Football chiefs have promised the legacy of the season will be a fug of cynical self-loathing that could last well beyond the FA Cup Final in May.
Footballologist Wayne Hayes said: The Olympics can offer us a brief period of warmth, based largely on the boxing lady being quite nice, but football plays the essential role of making us hate rich, arrogant pricks.
It has much more profound lessons than the Olympics charming but naive message that hard work and honesty are rewarded, which they are clearly not.

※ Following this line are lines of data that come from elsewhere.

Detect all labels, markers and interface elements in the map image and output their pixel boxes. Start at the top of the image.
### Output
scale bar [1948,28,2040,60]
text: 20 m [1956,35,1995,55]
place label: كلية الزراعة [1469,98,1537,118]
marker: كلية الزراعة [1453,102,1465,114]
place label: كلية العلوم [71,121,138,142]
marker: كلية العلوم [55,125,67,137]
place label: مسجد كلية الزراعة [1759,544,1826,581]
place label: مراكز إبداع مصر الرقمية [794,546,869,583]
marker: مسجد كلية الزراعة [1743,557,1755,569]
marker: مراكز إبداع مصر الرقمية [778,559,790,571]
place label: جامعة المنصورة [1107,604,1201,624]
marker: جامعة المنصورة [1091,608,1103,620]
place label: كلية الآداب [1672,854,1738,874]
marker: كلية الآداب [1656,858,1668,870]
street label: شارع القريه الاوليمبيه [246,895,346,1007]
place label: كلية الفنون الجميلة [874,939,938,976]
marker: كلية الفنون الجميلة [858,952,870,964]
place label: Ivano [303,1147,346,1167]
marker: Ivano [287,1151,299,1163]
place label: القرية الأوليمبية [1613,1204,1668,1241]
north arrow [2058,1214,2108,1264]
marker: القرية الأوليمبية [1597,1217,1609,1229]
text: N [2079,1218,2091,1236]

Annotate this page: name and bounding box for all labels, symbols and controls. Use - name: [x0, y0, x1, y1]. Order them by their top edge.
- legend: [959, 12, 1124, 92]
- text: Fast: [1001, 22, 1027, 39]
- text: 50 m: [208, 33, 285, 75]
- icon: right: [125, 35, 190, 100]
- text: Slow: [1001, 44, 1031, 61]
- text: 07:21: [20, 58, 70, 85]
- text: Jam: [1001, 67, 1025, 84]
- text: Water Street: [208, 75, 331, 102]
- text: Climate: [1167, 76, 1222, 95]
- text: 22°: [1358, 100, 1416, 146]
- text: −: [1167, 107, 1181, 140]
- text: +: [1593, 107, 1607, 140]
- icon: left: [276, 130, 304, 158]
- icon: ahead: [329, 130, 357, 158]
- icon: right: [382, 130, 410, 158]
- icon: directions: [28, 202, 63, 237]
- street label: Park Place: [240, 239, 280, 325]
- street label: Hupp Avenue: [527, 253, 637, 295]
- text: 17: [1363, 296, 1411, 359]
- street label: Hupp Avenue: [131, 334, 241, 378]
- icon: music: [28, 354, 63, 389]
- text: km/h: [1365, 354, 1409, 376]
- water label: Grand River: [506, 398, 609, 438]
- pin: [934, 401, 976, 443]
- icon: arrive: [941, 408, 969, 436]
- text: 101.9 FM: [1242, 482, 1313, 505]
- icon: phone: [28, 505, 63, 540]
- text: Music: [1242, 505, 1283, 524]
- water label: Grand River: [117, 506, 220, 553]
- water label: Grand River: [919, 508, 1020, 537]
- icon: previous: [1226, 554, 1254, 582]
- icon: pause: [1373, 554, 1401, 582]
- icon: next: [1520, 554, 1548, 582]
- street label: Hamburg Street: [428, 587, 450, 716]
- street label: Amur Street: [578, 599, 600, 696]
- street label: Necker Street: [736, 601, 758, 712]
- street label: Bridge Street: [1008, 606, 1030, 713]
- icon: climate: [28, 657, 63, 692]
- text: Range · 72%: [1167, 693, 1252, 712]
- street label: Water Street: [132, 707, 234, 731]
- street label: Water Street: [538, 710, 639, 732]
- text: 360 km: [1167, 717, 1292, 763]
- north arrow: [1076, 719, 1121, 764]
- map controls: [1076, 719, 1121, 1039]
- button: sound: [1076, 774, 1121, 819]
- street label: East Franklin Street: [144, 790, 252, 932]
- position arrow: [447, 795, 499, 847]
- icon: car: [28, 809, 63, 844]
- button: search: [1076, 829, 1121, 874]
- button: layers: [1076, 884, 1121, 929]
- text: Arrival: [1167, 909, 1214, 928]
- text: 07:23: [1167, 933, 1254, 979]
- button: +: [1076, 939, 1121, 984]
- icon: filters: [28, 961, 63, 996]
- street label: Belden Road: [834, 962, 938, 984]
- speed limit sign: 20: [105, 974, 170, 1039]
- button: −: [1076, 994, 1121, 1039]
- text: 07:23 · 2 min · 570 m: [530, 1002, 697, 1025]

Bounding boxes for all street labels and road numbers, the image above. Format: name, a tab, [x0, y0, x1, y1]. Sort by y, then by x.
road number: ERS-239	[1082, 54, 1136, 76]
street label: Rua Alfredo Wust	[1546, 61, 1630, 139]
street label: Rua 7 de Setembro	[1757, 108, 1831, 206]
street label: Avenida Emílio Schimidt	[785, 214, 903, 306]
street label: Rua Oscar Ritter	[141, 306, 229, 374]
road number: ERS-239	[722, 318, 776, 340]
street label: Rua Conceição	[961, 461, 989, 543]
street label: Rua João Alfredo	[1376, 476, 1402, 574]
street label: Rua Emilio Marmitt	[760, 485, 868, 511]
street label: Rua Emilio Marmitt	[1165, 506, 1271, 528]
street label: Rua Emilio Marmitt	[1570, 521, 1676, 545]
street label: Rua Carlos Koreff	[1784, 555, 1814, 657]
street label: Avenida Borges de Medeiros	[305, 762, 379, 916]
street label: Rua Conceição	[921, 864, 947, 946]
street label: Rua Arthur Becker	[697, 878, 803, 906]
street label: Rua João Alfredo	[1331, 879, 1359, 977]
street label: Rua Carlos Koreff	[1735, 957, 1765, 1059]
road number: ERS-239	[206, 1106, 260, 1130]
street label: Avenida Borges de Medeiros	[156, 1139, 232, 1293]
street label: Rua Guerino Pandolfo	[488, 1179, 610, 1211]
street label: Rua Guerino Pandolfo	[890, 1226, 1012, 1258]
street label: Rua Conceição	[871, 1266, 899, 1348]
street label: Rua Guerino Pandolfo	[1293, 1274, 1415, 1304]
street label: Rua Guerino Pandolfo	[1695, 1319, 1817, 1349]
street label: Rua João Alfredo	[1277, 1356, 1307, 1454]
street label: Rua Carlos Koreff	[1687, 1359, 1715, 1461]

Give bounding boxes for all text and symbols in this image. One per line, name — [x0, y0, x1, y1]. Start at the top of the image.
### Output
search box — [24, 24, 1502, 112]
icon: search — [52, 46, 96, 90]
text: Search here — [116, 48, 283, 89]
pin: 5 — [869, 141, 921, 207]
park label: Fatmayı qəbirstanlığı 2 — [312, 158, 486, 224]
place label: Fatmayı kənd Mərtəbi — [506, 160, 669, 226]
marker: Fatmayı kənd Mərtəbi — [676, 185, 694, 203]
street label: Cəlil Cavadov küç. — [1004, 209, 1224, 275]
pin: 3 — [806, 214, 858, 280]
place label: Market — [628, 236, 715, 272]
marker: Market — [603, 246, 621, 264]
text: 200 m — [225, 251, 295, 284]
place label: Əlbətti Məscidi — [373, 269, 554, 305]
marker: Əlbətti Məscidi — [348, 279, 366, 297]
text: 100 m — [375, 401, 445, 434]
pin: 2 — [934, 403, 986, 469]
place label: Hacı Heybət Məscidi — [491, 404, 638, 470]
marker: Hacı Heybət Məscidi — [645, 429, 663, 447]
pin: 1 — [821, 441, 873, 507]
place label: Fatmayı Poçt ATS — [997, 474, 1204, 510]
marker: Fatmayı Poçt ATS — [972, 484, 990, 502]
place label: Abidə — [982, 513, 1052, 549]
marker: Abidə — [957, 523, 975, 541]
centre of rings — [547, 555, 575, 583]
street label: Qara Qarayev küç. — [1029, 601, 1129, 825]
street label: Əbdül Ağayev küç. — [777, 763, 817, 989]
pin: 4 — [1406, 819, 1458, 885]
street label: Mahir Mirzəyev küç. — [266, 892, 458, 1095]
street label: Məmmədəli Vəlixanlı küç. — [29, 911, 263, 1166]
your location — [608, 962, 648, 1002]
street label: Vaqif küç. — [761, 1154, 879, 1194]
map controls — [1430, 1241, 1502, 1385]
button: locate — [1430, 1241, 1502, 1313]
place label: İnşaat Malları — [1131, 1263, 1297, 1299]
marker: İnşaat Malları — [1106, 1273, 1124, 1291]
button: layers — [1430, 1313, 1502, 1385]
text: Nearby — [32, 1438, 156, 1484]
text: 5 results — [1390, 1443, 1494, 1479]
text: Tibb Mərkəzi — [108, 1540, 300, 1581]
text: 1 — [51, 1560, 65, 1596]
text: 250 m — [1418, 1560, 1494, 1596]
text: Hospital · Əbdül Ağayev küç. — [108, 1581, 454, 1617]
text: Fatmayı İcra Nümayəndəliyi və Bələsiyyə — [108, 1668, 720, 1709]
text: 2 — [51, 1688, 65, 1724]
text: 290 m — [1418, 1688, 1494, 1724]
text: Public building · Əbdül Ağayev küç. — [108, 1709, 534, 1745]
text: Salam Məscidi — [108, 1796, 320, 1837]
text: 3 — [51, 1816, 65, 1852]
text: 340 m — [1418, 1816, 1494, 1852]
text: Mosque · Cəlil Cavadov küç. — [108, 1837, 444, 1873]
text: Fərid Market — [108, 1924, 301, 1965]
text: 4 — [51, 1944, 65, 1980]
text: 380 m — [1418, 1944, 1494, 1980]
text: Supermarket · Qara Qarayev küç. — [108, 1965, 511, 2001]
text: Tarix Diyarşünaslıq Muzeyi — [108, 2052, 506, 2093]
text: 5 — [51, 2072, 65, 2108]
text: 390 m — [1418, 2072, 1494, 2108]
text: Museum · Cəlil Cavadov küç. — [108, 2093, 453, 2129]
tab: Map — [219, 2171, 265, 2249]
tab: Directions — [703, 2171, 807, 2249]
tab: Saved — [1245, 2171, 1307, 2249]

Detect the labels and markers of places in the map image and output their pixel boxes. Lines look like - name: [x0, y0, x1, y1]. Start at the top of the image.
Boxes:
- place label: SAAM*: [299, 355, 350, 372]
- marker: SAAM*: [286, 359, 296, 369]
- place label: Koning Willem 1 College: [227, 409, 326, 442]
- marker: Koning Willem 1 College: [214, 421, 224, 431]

Football helps us reach the deeper truth that life can be arbitrary and consistently unfair and that Alan Shearer can be paid a six-figure sum for commenting on a sport he seems to have no recollection of having played.
The National Happiness Index, which measures how close Britain is to a two-course meal of gin and paracetamol, hit a 20-year high at midday on Saturday.
But despite the very yellow weather the index had plummeted to a record low by 2pm on Sunday as everyone remembered that Frank Lampard still exists.
Meanwhile, the final Match of the Day next spring will be a 90-minute montage of natural disasters, weeping children and Alex Fergusons purple ‘face’ set to a slowed-down version of Radioheads Exit Music For A Film.